Adaptation of Visual-LLMs for Generalizable Anomaly Detection in Medical Imagery

The paper presents a nuanced approach to enhancing the applicability of visual-LLMs (VLMs), specifically through the adaptation of the Contrastive Language–Image Pre-training (CLIP) model, to the domain of medical anomaly detection. The primary focus is on overcoming the domain divergence between natural and medical images, which inherently limits the utility of traditional VLMs in medical contexts.

The crux of the methodology lies in a lightweight multi-level adaptation framework that integrates into the pre-trained visual encoder of CLIP using a series of auxiliary residual adapters. These adapters facilitate the progressive refinement of visual features across multiple levels, capitalizing on pixel-wise visual-language feature alignment loss functions to redirect the model’s focus from object semantics to the nuances of anomaly detection in medical imagery.

Key Findings and Numerical Results

The proposed method demonstrates considerable improvements over state-of-the-art models, as evidenced by empirical results on medical anomaly detection benchmarks. Notably, the method yields an impressive average improvement in area under the curve (AUC) statistics: 6.24% in anomaly classification and 7.33% in anomaly segmentation under zero-shot conditions, rising to improvements of 2.03% and 2.37% in few-shot scenarios. These numerical results underscore the model’s capability to generalize across unseen medical modalities and anatomical regions, even when the model is pre-trained on natural images.

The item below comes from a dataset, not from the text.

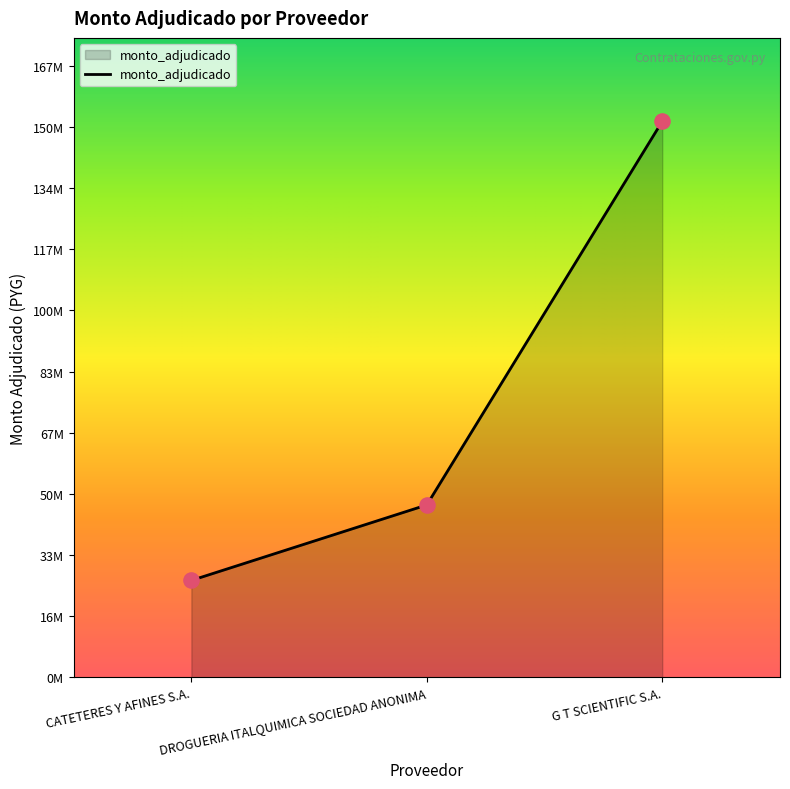

Which has a higher value, DROGUERIA ITALQUIMICA SOCIEDAD ANONIMA or CATETERES Y AFINES S.A.?

DROGUERIA ITALQUIMICA SOCIEDAD ANONIMA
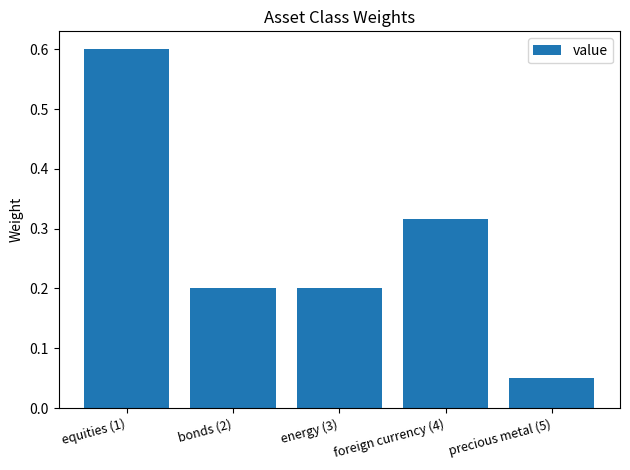

At which label is the value closest to 0?

precious metal (5)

Practical and Theoretical Implications

Practically, the framework’s adaptability to varied medical data types without the necessity for exhaustive retraining makes it a promising tool for enhancing diagnostic accuracy and efficiency in medical contexts. Theoretically, the paper sets a precedent for the transformative potential of VLMs if appropriately aligned and adapted through residual learning strategies. The shift from semantic identification to anomaly detection reflects a broader trend in machine learning, where domain-specific challenges are addressed through innovative architectural modifications and alignment strategies.

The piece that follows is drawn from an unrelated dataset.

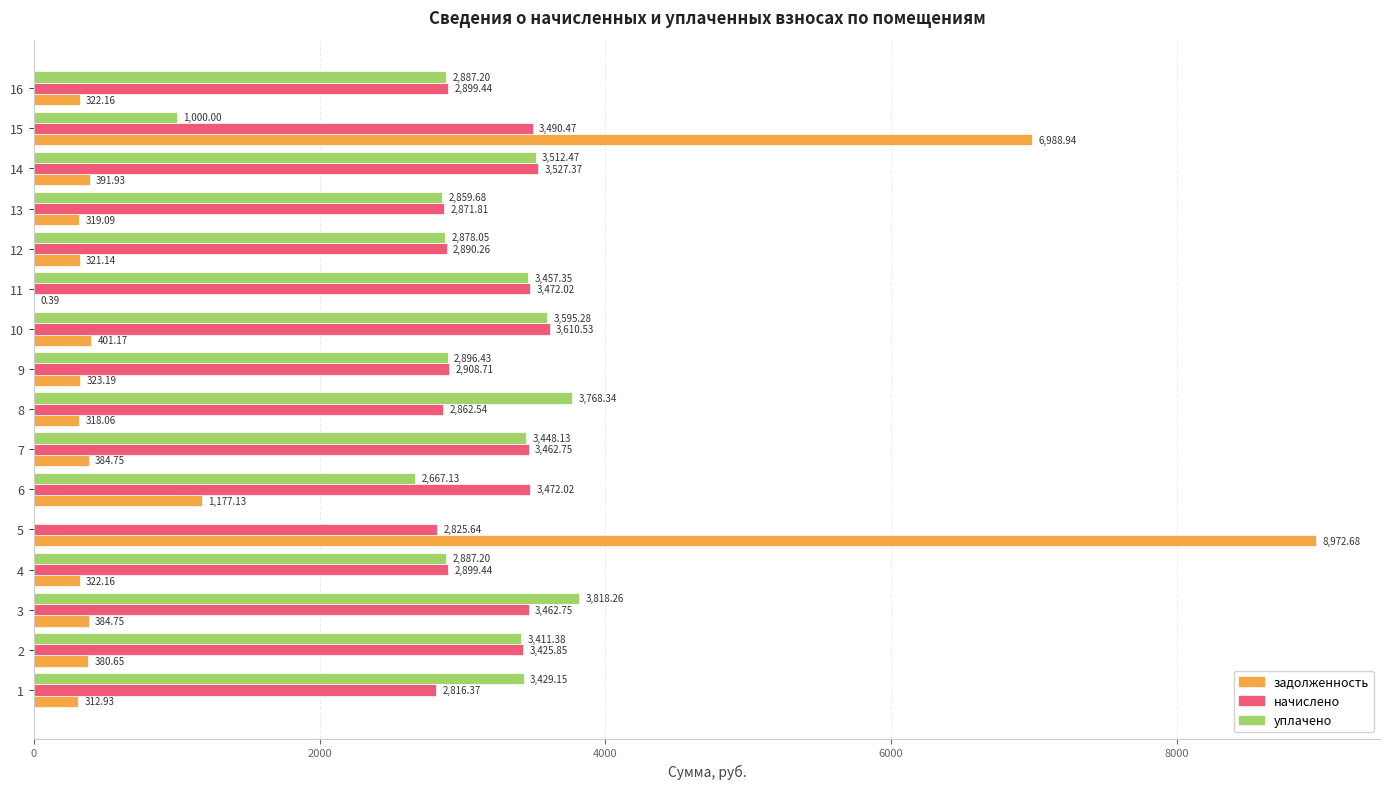

The начислено series shows 4521.8 at 11. True or false?

False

Speculation on Future Developments in AI

The intersection of visual-language processing and medical imaging presents fertile ground for future AI developments. One could anticipate further enhancements in model architectures, employing more sophisticated adapters and loss functions to refine the fine-tuning process for specific medical anomalies further. Additionally, future research may explore the integration of multimodal datasets beyond text and imagery, encompassing broader diagnostic data types, thereby crafting more holistic and robust diagnostic AI models.

In conclusion, this paper offers a meticulous exploration of adapting VLMs for medical anomaly detection, delivering strong empirical evidence of the model's enhanced performance across varied medical datasets. The proposed approach paves the way for more effective and efficient diagnostic tools in healthcare, contributing significantly to both theoretical advancement and practical deployment in AI-powered medical imaging solutions.